The Jersey post office has just issued a batch of commemorative stamps to mark the show’s 40th birthday, and perhaps we should leave it at that? Particularly as the streaming service BritBox recently had to issue a warning about the content of an episode from 1983 in which a beauty contestant played by Joanne Whalley is treated with scorn when she reports a rape.
Charming though John Nettles usually was as Bergerac, surely the effort to make this character conform to our modern understanding of a crime drama, or of what a middle-aged male can be shown to do, or even of what Jersey is, might break us all in the process.
The producers say they have not yet started talking “names”. But, Brian Constantine, one of those behind the reboot, has said there is interest from some hefty talent.
Nettles is no longer in the frame. He is now in his late 70s and has long since happily shaken off not just the leather-jacketed dynamism of Bergerac but also the cosy trappings of Midsomer Murders’ Inspector Barnaby, who was reincarnated as Neil Dudgeon in 2010 (I know, he plays Barnaby’s cousin, another Inspector Barnaby).
Constantine told BBC Breakfast last week that, with all the tricky legal elements of securing the Bergerac rights out of the way, his team are now enjoying “the exciting bit, where we’re really getting our teeth into what the show is going to look like”. So a fashionable gender swap has not been specifically ruled out.
Tempers are already flaring in response to the suggestion that Bond should become a woman. While Lashana Lynch has enjoyed a brief spell with the 007 badge in No Time to Die, the rumour that she might succeed Daniel Craig permanently in the part has gone down badly with some. Current betting puts Tom Hopper, star of The Umbrella Academy, at the top of the likely lads. Producers Michael G Wilson and Barbara Broccoli are said to have drawn up a shortlist, and below 36-year-old Coalville-born Hopper, informed speculation now places Bodyguard star Richard Madden and then the long-term favourite Tom Hardy, with James Norton, late of Grantchester, down there below at 6-1 at William Hill.
Lynch is still in the running at 12-1, but since Craig has already taken Bond as far as seems feasible along the road to metrosexual sensitivity, what is the point? He has also made the argument that if the role loses every association with Ian Fleming’s chauvinist original, there is little point calling him Bond.

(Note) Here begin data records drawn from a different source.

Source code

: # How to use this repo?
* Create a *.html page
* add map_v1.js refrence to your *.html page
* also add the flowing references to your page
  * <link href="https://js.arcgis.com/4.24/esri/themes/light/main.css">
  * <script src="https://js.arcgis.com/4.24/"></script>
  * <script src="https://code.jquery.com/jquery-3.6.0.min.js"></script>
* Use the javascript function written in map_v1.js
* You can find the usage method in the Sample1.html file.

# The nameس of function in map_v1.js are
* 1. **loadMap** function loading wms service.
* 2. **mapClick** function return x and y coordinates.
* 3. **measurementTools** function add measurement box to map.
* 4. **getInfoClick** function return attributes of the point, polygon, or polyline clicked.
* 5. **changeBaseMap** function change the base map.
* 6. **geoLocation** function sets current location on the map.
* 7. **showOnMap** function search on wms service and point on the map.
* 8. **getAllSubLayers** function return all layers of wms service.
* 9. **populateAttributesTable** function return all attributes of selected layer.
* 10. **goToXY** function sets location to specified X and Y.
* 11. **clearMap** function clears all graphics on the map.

Doctor Who fans are in a similar flap. These “regenerations” seem to crop up at the same time, prompting the thought that the head-hunting missions could amalgamate. If the aim is to excite a curious audience, then perhaps they should mix it up. Possibles to take over from Jodie Whitaker’s Doctor when the series returns to writer Russell T Davies next year, after a trio of specials, include Lydia West, the 28-year-old actor who has appeared in other recent Davies hits. Olly Alexander, West’s co-star in Davies’ drama It’s a Sin, is current favourite to be the 14th actor in the role.
How about giving Alexander the Bond gig and letting the strapping Hopper slide into the Tardis? Then we can create several totally new female or gender non-binary characters to stride into other adventure stories. Bond was once a splendid thing: flawed, surly, domineering. Let him rest among the fishes. We still have all the films, after all.
And The Doctor, whichever your own best version of Gallifrey’s time traveller, has entertained us all for eons now. Could she/he not hang up the sonic screwdriver in the tool shed of the ages for a century or two? There must be new ways to thrill us. These stories have already become too self-reflective and the comparisons too divisive.
Is it absolutely necessary to have to continue ranking a back catalogue of Doctors and Bonds into the mid-century? Time for a new dawn, is it not? Or perhaps Bergerac 2.0 will surprise us.